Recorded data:
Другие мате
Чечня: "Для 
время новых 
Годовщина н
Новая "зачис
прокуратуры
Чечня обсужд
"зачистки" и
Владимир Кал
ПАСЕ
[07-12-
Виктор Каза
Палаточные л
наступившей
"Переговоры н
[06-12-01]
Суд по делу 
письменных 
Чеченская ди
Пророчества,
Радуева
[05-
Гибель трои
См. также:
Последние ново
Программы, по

• **EXERCISE REQUIREMENTS**
Reproduce every line of the records above character for character, keeping the same line breaks and order.

• **TASK OUTPUT**
Другие мате
Чечня: "Для 
время новых 
Годовщина н
Новая "зачис
прокуратуры
Чечня обсужд
"зачистки" и
Владимир Кал
ПАСЕ
[07-12-
Виктор Каза
Палаточные л
наступившей
"Переговоры н
[06-12-01]
Суд по делу 
письменных 
Чеченская ди
Пророчества,
Радуева
[05-
Гибель трои
См. также:
Последние ново
Программы, по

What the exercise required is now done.